El coste que le puede acarrear a la empresa es mínimo y depende de la potencia de la batería y el gasto que se hace en los recorridos, pero en cualquier caso ronda los 60 céntimos por cada 100 km. Hoy por hoy el parque de motos eléctricas es aún reducido, pero el aumento de estos vehículos abre el debate sobre su recarga en el puesto de trabajo, una situación que también ocurre con los coches eléctricos debido a que los puntos de recarga públicos aún son muy escasos.

El tema es que la empresa no tiene la obligación de dejarte enchufarse a su red eléctrica. No hay ninguna legislación al respecto. Además, el trabajador no pidió permiso.

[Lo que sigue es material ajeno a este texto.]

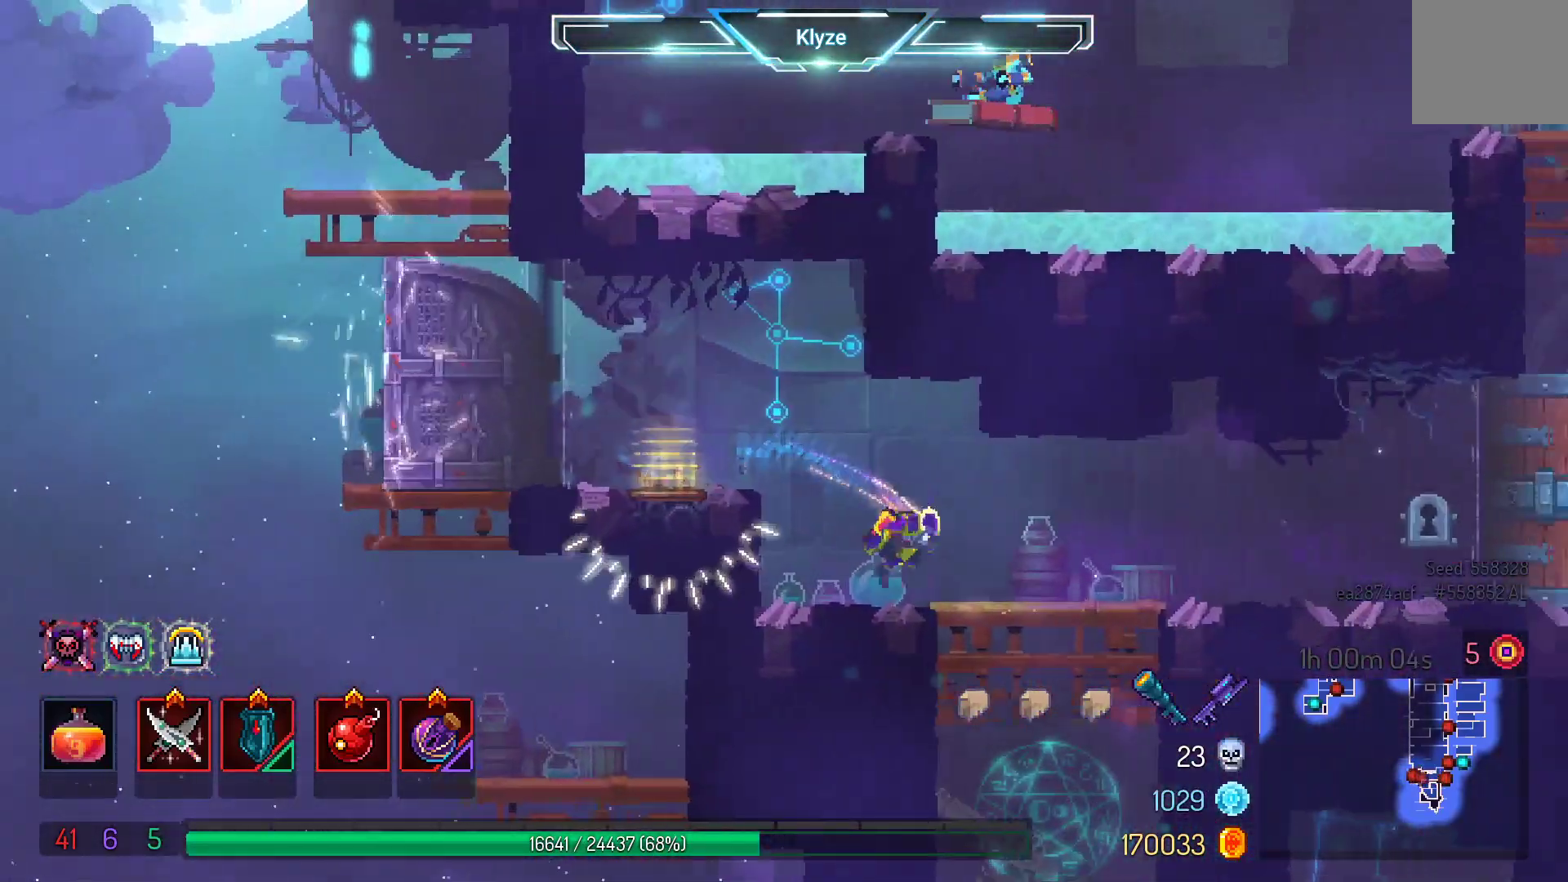
{"buttons": ["DPAD_RIGHT"], "left_stick": "center", "right_stick": "center", "events": [[233, "A", "down"], [333, "A", "up"]]}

¿Hasta qué punto la empresa debe facilitar la recarga del coche o la moto eléctrica? De momento, la única clave en la que nos podemos basar es en pedir permiso y que la compañía lo permita. A pesar de ser un coste bajo, la empresa puede tomar las medidas que crea necesarias llegando incluso al despido como sanción más elevada.

Pero... ¿y si cargo el teléfono móvil? ¿Debo pedir también permiso? Siguiendo esta línea de actuación, efectivamente debemos pedir permiso porque estamos aprovechándonos de los recursos de la empresa, por muy bajo que sean los costes. Sin embargo, al no haber una prohibición expresa y al hacerlo de manera reiterada y normalizada por los trabajadores, seguramente entra en juego una 'tolerancia laboral', es decir, si la empresa lo permite, luego no se puede sancionar repentinamente si no se ha avisado de la prohibición.

A diferencia de esta actitud, otros creen que las empresas deben bonificar el transporte público, a pie, en bici o en vehículo eléctrico de sus trabajadores y no se deben crear barreras como la mencionada en este caso.